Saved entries
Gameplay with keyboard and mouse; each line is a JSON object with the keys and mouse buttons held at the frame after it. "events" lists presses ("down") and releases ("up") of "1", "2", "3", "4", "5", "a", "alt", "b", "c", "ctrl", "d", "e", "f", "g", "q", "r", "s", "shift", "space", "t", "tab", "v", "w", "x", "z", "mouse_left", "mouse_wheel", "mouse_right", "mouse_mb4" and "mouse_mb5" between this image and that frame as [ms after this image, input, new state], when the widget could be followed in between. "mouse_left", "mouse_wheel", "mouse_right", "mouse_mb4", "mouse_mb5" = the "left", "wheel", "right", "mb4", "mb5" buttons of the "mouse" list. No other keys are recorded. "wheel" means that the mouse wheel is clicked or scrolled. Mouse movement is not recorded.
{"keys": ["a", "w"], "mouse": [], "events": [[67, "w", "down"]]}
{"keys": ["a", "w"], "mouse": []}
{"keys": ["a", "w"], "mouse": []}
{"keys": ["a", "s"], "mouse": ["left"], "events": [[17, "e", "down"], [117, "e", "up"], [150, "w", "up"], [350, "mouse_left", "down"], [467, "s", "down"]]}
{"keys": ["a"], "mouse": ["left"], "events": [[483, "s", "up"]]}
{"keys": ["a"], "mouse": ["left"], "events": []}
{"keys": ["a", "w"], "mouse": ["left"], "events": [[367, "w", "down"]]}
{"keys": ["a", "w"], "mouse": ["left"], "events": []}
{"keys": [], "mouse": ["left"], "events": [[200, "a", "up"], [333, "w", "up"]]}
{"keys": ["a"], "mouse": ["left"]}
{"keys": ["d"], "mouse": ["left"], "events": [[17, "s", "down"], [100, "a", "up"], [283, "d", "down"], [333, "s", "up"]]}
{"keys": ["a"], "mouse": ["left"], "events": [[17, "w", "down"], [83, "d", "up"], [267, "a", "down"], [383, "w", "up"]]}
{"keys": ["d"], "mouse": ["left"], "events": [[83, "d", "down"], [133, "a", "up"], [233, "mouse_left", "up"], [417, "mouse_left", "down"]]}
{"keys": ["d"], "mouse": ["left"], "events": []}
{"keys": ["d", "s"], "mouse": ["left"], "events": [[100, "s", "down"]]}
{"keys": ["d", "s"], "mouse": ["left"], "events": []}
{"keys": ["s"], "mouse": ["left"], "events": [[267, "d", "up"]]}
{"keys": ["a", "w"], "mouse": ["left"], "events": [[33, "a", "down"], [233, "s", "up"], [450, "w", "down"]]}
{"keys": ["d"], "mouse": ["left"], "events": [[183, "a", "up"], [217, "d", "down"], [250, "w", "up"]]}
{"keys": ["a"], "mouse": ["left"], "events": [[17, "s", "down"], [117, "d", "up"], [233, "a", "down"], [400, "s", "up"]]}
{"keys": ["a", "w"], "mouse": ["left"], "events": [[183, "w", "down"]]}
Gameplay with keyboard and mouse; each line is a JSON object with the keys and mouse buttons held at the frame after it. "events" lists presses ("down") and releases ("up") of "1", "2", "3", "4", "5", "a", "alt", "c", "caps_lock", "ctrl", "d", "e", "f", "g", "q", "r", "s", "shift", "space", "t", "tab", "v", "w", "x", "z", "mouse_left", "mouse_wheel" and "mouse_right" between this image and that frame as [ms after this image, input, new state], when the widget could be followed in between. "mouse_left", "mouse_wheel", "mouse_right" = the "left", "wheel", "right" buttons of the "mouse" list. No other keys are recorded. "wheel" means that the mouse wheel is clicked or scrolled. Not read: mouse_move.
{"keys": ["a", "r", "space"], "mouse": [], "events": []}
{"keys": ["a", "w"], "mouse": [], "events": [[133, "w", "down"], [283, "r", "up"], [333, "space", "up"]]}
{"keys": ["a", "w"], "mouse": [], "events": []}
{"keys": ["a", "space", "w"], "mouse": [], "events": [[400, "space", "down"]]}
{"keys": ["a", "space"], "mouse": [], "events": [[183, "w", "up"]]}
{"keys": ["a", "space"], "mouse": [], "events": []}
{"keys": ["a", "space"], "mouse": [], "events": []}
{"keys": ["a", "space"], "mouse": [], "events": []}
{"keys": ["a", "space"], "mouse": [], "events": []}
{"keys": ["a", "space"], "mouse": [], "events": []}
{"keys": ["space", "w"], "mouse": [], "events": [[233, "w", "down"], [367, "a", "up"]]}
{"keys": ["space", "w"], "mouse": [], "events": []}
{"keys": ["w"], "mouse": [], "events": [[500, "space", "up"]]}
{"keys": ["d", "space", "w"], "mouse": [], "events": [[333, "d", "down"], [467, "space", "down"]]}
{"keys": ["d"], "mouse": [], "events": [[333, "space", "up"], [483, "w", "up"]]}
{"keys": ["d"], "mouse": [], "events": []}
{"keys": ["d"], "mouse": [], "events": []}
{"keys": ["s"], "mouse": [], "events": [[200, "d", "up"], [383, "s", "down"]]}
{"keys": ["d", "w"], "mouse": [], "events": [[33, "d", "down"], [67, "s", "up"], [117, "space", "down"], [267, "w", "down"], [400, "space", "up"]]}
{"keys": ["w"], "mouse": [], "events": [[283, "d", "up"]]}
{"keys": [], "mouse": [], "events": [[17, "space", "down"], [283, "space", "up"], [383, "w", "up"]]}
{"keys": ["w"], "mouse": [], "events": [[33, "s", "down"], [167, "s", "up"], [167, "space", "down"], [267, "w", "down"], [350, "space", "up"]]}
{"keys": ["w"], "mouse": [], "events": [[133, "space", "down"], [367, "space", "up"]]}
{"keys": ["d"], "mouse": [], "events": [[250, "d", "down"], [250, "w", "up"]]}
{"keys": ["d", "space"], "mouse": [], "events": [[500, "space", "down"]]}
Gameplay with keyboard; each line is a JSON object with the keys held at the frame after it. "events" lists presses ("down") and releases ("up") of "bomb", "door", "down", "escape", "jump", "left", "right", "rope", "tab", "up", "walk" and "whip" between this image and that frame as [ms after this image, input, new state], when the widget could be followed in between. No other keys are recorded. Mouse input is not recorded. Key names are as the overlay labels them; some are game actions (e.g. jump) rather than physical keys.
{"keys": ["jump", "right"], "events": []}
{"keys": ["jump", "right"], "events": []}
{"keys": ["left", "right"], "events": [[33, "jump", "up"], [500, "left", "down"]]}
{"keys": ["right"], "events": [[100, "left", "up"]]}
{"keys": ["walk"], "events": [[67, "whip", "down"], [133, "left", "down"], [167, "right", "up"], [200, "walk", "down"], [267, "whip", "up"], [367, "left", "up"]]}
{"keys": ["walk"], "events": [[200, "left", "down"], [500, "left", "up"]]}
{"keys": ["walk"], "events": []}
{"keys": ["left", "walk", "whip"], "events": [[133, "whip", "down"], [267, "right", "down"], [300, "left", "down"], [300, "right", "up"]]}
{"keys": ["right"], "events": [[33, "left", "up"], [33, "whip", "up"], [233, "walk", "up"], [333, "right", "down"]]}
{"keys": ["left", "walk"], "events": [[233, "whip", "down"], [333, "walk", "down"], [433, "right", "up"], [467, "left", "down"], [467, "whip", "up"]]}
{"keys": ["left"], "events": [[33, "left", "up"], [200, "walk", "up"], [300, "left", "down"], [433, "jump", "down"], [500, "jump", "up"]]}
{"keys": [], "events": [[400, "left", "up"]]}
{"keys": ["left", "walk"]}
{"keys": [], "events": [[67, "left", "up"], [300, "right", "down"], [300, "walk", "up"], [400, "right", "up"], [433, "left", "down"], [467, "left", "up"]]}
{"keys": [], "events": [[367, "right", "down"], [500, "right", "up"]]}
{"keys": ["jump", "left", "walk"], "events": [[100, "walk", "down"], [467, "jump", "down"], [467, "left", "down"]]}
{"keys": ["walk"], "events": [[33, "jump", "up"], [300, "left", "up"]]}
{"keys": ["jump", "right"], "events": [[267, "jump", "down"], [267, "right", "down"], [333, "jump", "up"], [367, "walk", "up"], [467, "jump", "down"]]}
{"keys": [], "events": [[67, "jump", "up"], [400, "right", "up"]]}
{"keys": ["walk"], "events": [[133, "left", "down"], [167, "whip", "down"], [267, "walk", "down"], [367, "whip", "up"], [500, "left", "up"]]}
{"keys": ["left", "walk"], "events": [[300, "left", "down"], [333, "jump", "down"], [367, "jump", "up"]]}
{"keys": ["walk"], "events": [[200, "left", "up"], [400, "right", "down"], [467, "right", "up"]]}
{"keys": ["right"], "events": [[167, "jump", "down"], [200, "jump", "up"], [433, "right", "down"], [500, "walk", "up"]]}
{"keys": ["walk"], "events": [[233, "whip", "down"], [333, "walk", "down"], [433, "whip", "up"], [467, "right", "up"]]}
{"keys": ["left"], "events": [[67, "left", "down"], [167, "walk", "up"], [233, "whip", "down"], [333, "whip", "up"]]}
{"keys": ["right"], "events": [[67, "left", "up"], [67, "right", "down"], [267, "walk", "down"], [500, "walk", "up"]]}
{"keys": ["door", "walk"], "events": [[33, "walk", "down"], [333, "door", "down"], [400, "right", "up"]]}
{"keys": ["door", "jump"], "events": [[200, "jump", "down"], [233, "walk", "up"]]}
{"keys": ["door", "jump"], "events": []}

# ACTIVITY
Please go through the data above and copy every line that has the word "shift".

# TASK SOLUTION
Gameplay with keyboard and mouse; each line is a JSON object with the keys and mouse buttons held at the frame after it. "events" lists presses ("down") and releases ("up") of "1", "2", "3", "4", "5", "a", "alt", "b", "c", "ctrl", "d", "e", "f", "g", "q", "r", "s", "shift", "space", "t", "tab", "v", "w", "x", "z", "mouse_left", "mouse_wheel", "mouse_right", "mouse_mb4" and "mouse_mb5" between this image and that frame as [ms after this image, input, new state], when the widget could be followed in between. "mouse_left", "mouse_wheel", "mouse_right", "mouse_mb4", "mouse_mb5" = the "left", "wheel", "right", "mb4", "mb5" buttons of the "mouse" list. No other keys are recorded. "wheel" means that the mouse wheel is clicked or scrolled. Mouse movement is not recorded.
Gameplay with keyboard and mouse; each line is a JSON object with the keys and mouse buttons held at the frame after it. "events" lists presses ("down") and releases ("up") of "1", "2", "3", "4", "5", "a", "alt", "c", "caps_lock", "ctrl", "d", "e", "f", "g", "q", "r", "s", "shift", "space", "t", "tab", "v", "w", "x", "z", "mouse_left", "mouse_wheel" and "mouse_right" between this image and that frame as [ms after this image, input, new state], when the widget could be followed in between. "mouse_left", "mouse_wheel", "mouse_right" = the "left", "wheel", "right" buttons of the "mouse" list. No other keys are recorded. "wheel" means that the mouse wheel is clicked or scrolled. Not read: mouse_move.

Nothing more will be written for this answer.